Business leaders are still making many important decisions in an ad hoc way – gut feel, what has or hasn’t worked in the past, or what competitors are doing.
The huge amount of data collected by companies and the tools to analyse it are enabling a better way to make major decisions, allowing business leaders to gauge the likely outcome of their plans before they put them into action.
Machine learning and artificial intelligence are informing decision making and validating decisions by providing leaders with visibility about how the different options will play out.
There are four stages to building a predictive decision-making tool:
1. Describe what happened in the past by collecting and sharing historical data.
2. Analyse why it happened by looking at patterns and common features for different outcomes.
3. Use the data and the analysis to predict what happens next, and test and refine the tool on historical data.
4. Stage four is where the real value comes in. This is where we suggest what a decision maker should do to get a given result. If you can predict what’s going to happen because you know various characteristics and consequences, then if you pull some levers you should be able to change the result.
A major issue for subscription based businesses is that when they increase prices they need to understand the implications regarding their subscribers and identify buyer behaviours, so as to design targeted offers that minimise users departing the service. The starting point was to collect historical data about past price rises and resulting ‘churn’ – customers who cancelled their service. Then we went back through five years of data and looked at the characteristics of customers who cancelled their subscription, things like calling customer support to complain about the cost or quality of service or making late payments.

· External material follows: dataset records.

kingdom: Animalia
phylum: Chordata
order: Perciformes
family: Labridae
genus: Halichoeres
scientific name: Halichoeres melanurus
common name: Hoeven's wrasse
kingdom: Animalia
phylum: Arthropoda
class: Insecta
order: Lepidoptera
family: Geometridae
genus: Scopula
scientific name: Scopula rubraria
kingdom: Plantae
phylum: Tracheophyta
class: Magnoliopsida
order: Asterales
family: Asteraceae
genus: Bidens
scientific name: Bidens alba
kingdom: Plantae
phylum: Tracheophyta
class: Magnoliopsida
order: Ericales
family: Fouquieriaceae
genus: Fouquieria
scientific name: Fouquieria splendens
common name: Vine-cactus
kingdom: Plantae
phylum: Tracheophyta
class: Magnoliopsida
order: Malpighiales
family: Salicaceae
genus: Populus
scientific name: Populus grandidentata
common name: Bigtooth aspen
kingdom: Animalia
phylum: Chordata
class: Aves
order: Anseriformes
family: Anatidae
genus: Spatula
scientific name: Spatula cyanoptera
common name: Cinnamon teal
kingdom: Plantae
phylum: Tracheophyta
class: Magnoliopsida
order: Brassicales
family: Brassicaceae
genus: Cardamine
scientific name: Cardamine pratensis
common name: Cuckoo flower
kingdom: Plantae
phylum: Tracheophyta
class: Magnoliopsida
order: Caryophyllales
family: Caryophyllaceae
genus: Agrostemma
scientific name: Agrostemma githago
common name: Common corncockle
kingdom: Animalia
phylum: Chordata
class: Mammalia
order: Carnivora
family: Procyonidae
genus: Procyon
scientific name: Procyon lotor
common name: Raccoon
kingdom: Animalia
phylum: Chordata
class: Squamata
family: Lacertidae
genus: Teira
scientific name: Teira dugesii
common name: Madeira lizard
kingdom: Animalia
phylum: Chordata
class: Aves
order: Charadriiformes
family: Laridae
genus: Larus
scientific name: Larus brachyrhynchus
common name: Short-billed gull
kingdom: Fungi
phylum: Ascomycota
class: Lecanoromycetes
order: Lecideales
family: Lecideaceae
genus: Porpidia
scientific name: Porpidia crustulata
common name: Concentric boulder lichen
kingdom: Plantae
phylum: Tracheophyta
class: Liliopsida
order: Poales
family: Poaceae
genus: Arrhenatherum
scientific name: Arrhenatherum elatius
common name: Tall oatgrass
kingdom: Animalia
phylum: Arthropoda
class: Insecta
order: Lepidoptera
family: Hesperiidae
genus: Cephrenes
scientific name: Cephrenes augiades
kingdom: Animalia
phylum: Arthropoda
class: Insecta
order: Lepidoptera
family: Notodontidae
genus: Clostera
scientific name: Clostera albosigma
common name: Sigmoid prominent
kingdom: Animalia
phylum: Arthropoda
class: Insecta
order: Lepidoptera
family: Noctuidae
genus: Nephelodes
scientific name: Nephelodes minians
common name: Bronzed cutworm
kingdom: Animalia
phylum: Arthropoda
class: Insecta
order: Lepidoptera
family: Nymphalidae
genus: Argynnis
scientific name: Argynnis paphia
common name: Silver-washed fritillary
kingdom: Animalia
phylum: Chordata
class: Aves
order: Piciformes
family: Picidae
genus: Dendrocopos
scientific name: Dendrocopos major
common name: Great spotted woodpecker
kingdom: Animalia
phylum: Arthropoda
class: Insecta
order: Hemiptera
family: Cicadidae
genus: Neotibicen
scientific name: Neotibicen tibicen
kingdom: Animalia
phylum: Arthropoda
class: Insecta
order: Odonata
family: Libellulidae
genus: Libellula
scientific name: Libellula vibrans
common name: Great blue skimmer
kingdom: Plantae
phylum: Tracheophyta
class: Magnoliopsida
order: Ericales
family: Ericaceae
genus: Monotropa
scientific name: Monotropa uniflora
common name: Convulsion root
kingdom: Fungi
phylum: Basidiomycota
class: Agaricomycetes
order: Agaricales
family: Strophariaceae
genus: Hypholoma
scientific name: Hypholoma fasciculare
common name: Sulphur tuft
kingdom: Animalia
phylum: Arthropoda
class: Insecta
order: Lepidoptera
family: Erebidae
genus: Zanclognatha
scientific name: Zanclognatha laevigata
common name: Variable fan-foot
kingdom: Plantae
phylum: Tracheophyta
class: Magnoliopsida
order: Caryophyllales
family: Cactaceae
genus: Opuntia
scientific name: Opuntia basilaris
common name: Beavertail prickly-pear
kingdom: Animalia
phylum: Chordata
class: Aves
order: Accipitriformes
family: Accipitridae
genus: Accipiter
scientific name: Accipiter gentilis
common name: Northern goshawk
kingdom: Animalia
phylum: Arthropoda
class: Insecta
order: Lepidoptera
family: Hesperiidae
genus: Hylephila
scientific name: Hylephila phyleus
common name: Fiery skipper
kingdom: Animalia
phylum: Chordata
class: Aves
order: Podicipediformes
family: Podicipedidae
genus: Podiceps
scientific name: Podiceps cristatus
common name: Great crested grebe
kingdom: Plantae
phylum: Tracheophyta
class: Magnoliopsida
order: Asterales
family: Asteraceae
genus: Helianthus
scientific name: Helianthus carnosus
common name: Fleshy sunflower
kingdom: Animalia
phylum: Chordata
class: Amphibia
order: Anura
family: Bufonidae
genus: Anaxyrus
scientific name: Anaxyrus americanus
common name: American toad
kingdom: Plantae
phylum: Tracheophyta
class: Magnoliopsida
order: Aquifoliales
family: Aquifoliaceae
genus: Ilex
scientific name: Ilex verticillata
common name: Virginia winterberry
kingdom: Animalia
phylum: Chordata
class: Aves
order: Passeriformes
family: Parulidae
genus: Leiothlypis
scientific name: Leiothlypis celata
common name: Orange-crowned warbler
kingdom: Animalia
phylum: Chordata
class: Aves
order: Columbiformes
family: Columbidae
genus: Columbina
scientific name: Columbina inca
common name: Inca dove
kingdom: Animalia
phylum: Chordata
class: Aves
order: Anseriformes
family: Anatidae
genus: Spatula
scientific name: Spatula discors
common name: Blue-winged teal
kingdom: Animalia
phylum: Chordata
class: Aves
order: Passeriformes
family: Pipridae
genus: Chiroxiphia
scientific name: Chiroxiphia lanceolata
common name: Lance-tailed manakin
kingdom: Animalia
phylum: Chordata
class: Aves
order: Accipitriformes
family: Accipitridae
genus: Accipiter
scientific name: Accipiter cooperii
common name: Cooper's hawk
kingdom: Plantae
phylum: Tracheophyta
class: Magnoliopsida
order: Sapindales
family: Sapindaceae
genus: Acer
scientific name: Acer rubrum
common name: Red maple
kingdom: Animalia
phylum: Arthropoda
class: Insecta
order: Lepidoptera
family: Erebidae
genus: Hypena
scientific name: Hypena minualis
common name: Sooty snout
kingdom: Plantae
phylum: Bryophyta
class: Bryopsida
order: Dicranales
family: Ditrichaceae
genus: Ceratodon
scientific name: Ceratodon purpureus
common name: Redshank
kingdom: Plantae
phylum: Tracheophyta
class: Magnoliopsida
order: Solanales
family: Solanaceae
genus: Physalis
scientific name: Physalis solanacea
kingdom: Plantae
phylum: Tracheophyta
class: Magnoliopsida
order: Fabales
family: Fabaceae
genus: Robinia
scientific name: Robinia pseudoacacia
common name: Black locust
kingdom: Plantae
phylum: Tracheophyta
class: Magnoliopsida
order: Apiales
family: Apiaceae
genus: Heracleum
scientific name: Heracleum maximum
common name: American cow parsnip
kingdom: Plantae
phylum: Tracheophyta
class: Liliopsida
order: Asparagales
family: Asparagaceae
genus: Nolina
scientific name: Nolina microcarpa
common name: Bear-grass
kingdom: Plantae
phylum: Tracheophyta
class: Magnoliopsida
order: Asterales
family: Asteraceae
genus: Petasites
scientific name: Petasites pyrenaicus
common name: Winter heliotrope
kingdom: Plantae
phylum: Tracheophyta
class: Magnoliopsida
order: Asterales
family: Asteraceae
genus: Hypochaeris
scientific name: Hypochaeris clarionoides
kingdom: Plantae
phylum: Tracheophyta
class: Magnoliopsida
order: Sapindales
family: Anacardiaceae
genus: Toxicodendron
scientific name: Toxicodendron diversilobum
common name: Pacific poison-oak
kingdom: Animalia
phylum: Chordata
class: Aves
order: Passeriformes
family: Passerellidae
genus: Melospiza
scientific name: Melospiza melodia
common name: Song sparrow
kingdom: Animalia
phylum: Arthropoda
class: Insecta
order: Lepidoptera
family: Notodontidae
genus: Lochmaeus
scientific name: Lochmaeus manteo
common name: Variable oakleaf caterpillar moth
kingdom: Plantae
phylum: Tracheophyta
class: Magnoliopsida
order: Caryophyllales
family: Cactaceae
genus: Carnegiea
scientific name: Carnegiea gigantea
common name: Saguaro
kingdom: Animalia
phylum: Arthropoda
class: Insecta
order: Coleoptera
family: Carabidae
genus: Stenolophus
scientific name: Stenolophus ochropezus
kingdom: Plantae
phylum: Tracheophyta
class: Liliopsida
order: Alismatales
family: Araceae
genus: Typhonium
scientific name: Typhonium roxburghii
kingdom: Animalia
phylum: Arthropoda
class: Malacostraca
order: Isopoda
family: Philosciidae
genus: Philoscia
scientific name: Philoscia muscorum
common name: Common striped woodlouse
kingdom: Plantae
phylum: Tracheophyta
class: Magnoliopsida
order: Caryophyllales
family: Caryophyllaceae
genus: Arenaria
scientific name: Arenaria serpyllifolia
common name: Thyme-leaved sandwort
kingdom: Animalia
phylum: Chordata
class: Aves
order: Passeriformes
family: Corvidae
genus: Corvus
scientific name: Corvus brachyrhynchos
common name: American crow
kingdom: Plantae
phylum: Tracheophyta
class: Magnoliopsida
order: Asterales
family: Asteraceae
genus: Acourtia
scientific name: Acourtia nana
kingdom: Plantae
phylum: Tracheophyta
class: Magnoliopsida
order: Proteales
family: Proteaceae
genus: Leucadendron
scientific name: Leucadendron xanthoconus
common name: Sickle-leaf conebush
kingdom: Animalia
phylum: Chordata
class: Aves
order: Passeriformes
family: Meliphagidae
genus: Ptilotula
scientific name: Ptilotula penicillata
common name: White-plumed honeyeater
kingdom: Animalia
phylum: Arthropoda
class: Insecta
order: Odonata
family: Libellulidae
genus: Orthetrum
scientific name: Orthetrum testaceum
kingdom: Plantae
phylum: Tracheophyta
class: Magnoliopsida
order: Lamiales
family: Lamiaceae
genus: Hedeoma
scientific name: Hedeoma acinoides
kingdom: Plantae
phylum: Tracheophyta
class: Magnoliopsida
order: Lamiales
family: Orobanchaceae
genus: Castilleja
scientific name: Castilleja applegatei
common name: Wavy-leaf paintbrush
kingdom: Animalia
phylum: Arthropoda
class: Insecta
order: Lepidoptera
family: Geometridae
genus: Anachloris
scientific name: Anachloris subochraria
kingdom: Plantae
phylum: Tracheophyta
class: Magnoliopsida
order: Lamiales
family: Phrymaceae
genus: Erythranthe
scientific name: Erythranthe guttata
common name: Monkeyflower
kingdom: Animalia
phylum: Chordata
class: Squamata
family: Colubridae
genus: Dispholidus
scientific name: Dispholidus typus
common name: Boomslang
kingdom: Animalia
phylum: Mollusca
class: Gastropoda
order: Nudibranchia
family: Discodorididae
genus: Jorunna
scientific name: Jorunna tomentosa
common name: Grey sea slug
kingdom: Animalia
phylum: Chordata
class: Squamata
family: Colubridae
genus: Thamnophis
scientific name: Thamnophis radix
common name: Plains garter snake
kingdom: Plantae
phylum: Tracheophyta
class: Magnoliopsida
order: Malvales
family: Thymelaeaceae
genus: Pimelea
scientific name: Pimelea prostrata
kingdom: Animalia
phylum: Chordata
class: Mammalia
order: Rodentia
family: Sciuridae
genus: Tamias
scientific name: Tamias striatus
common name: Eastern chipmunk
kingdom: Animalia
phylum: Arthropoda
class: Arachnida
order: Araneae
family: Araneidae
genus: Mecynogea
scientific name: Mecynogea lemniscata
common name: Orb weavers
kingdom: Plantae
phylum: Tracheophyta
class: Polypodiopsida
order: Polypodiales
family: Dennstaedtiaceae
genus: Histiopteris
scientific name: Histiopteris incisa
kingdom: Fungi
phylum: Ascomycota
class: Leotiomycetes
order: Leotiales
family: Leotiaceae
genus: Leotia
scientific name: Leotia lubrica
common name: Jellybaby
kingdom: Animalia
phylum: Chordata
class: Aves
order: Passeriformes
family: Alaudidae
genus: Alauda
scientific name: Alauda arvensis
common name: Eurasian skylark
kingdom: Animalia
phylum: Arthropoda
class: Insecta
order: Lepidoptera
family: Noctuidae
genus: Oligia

Next, we built a predictive model using the first three years of historic data and tested the model on the following two years of data. After we refined the model, we could predict with high accuracy which customers were likely to give up their service.
We now had the data to help make better pricing decisions. Rather than pushing through a standard price rise we were able to propose targeted offers to reduce customer churn and improve overall business returns.
As a result, our client gained a significant increase in revenue with very little churn, showcasing the value of data modelling for any business.